▶ [Source material]:
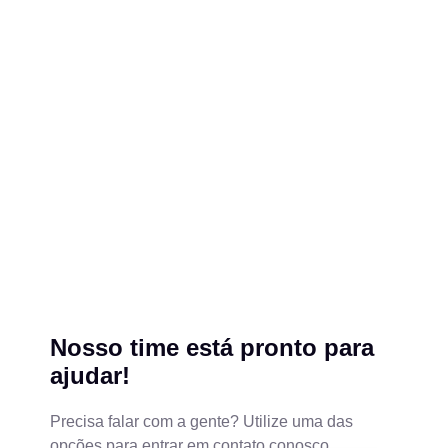
Nosso time está pronto para
ajudar!
Precisa falar com a gente? Utilize uma das
opções para entrar em contato conosco.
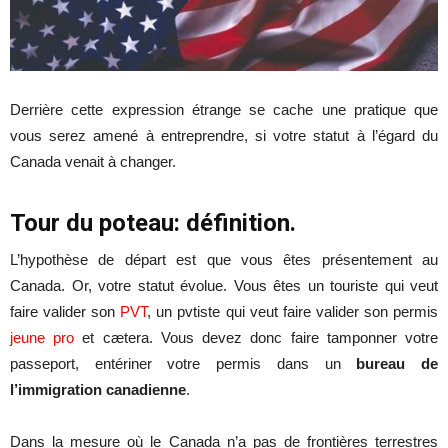
Derrière cette expression étrange se cache une pratique que
vous serez amené à entreprendre, si votre statut à l’égard du
Canada venait à changer.
Tour du poteau: définition.
L’hypothèse de départ est que vous êtes présentement au
Canada. Or, votre statut évolue. Vous êtes un touriste qui veut
faire valider son
PVT
, un pvtiste qui veut faire valider son permis
jeune pro
et cætera. Vous devez donc faire tamponner votre
passeport, entériner votre permis dans un
bureau de
l’immigration canadienne
.
Dans la mesure où le Canada n’a pas de frontières terrestres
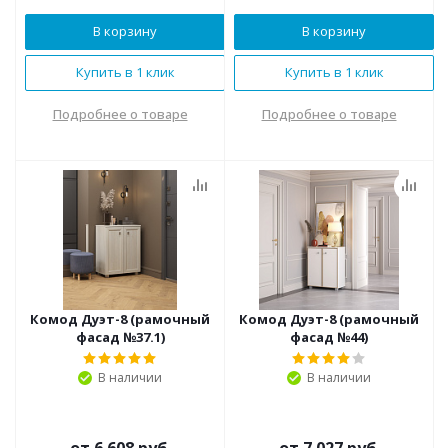
В корзину
В корзину
Купить в 1 клик
Купить в 1 клик
Подробнее о товаре
Подробнее о товаре
Комод Дуэт-8 (рамочный
Комод Дуэт-8 (рамочный
фасад №37.1)
фасад №44)
В наличии
В наличии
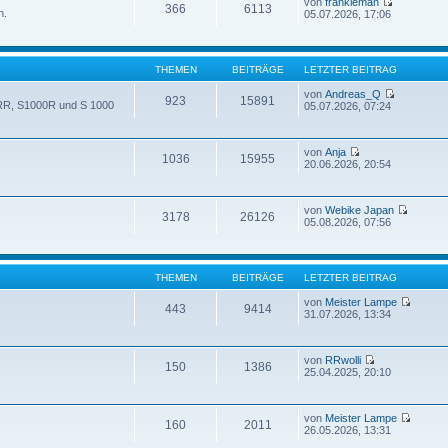
von
frankieman
366
6113
n.
05.07.2026, 17:06
THEMEN
BEITRÄGE
LETZTER BEITRAG
von
Andreas_Q
923
15891
 RR, S1000R und S 1000
05.07.2026, 07:24
von
Anja
1036
15955
20.06.2026, 20:54
von
Webike Japan
3178
26126
05.08.2026, 07:56
THEMEN
BEITRÄGE
LETZTER BEITRAG
von
Meister Lampe
443
9414
31.07.2026, 13:34
von
RRwolli
150
1386
25.04.2025, 20:10
von
Meister Lampe
160
2011
26.05.2026, 13:31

▶ [Problem description]: Print every line of text from all the items above without changing a word, and leave the pictures out.

▶ [Task response]:
Nosso time está pronto para
ajudar!
Precisa falar com a gente? Utilize uma das
opções para entrar em contato conosco.
Derrière cette expression étrange se cache une pratique que
vous serez amené à entreprendre, si votre statut à l’égard du
Canada venait à changer.
Tour du poteau: définition.
L’hypothèse de départ est que vous êtes présentement au
Canada. Or, votre statut évolue. Vous êtes un touriste qui veut
faire valider son
PVT
, un pvtiste qui veut faire valider son permis
jeune pro
et cætera. Vous devez donc faire tamponner votre
passeport, entériner votre permis dans un
bureau de
l’immigration canadienne
.
Dans la mesure où le Canada n’a pas de frontières terrestres
В корзину
В корзину
Купить в 1 клик
Купить в 1 клик
Подробнее о товаре
Подробнее о товаре
Комод Дуэт-8 (рамочный
Комод Дуэт-8 (рамочный
фасад №37.1)
фасад №44)
В наличии
В наличии
von
frankieman
366
6113
n.
05.07.2026, 17:06
THEMEN
BEITRÄGE
LETZTER BEITRAG
von
Andreas_Q
923
15891
 RR, S1000R und S 1000
05.07.2026, 07:24
von
Anja
1036
15955
20.06.2026, 20:54
von
Webike Japan
3178
26126
05.08.2026, 07:56
THEMEN
BEITRÄGE
LETZTER BEITRAG
von
Meister Lampe
443
9414
31.07.2026, 13:34
von
RRwolli
150
1386
25.04.2025, 20:10
von
Meister Lampe
160
2011
26.05.2026, 13:31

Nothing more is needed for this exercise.